In the previous post I presented the rules that govern changes in the market by the player applying the strategy to follow the trend. Now I want to go to the formulas determining gains and losses arising from the position occupied by the player. Of course, this applies to profits from the basic strategy, as there is always the assumption operate on a fixed and unchanging position size.
Recall that the rules of reversing positions are based on the criterion of exceeding a specified level. This level is denoted by the letter "t" and is a parameter of the method. Its value will be determined at a later stage on the basis of empirical optimization using appropriate criterion functions. Similarly, the rules which govern the settlement position will take the form of a conditional.

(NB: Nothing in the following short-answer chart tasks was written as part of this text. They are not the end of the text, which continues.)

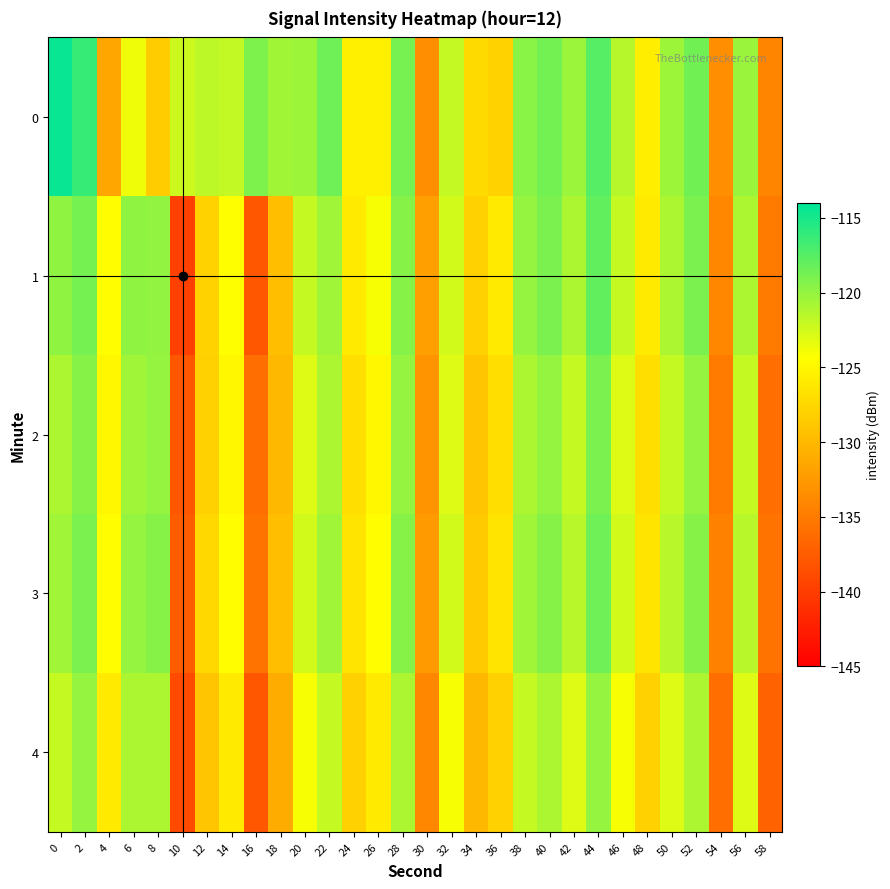

What is the total value across all series at 16?

-666.5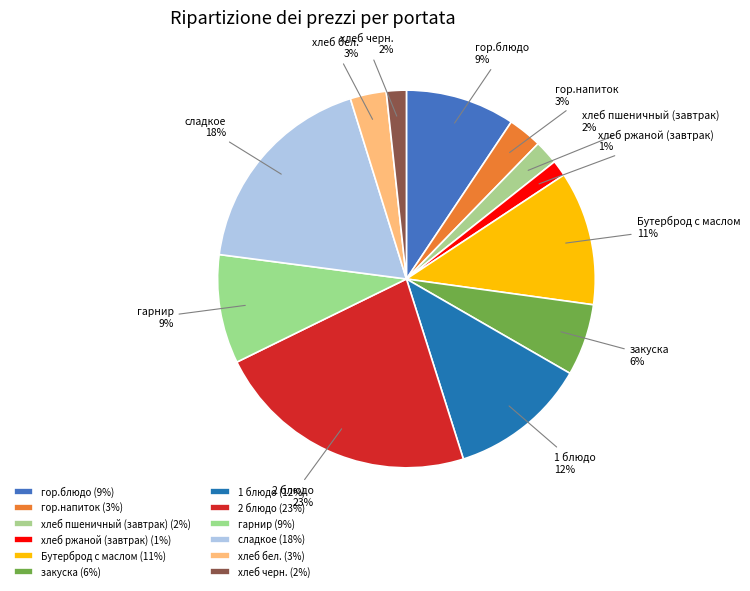

The хлеб бел. slice represents 3% of the pie. True or false?

True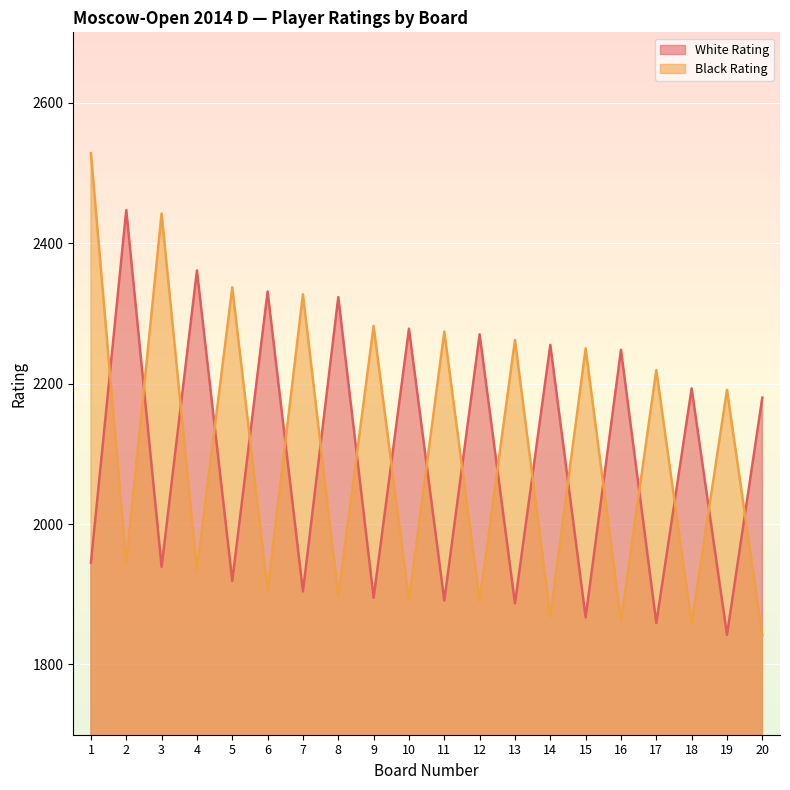

Which series has the largest range (max minus min)?

Black Rating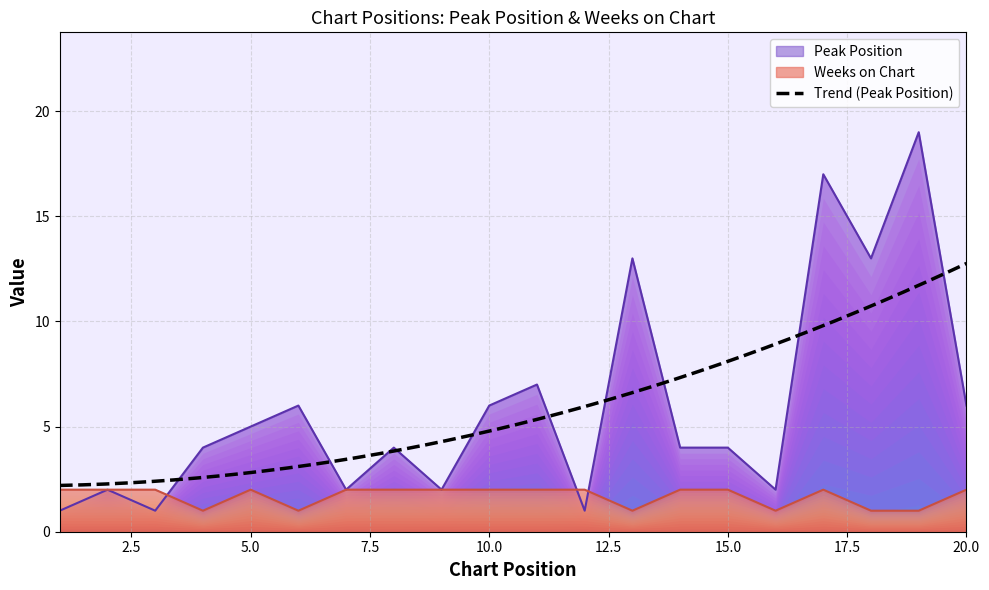

At which label does Peak Position reach its peak?

19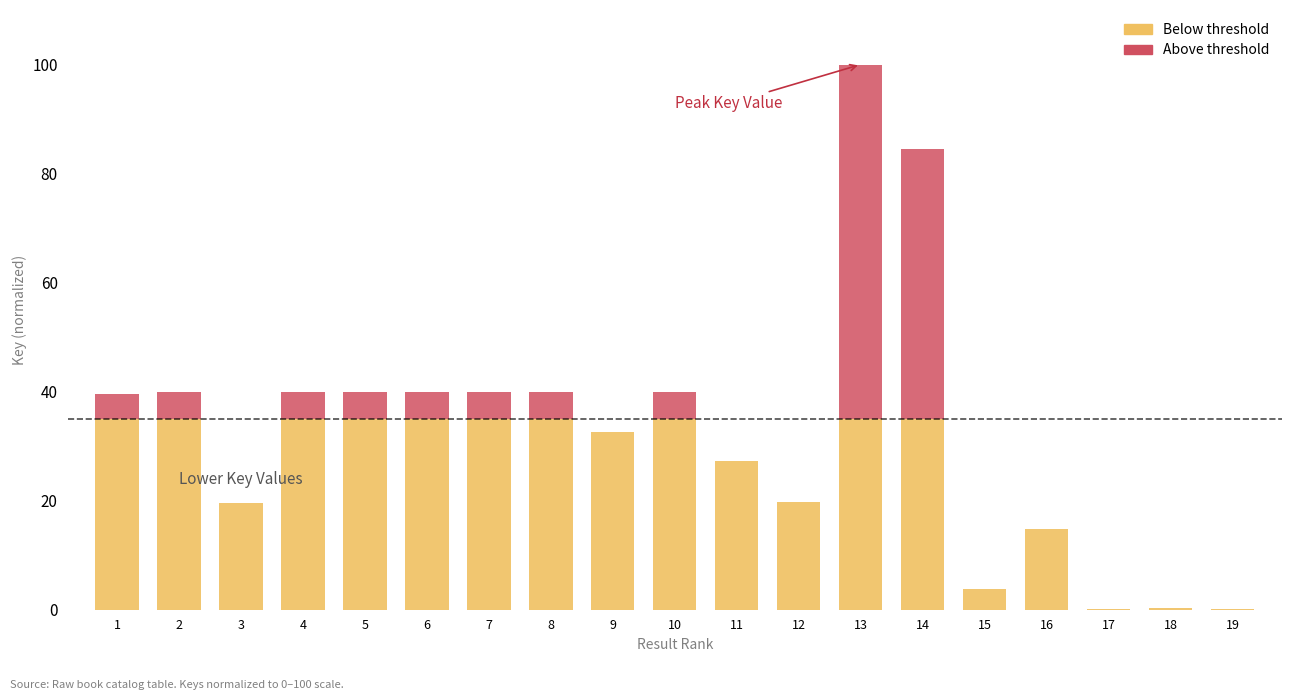

What is the total value across all series at 8?

39.8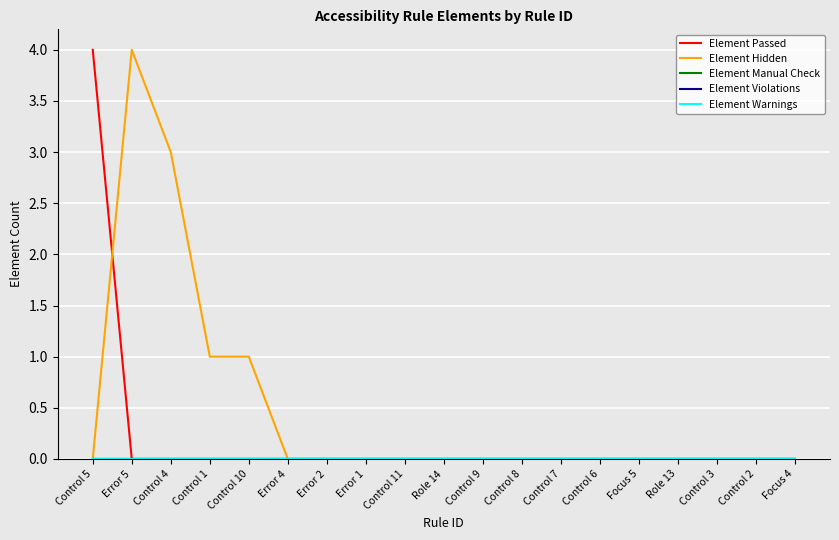

Is this an area chart (filled region under the line)?

No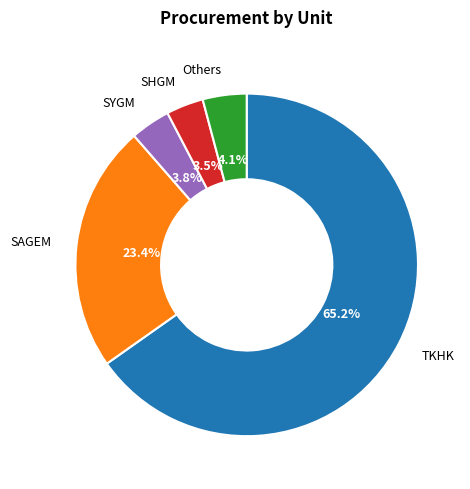

Does any single category account for the majority?

Yes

Conditions are: the position at the beginning of the time interval, the relationship between the minority or the majority of the relevant course extreme (maximum or minimum) and the threshold value, which is equal to Open quotation with added or subtracted value of the parameter "t".
Formulas are expressed by differences between corresponding values of opening and closing rates as well as the values of the levels of reverse in cases where the reversal took place.
This model enables efficient simulation has the system. We must of course remember that the parameter "t" is determined arbitrarily. We can eliminate this problem by optimizing it on the collection of the results of the system in time intervals preceding the current interval. For this purpose one can use various functions of the criterion. This leads to the concept of a system of hierarchical structure, where the results of the auxiliary systems are used for determining the parameters of the target system to be the real operation on the market.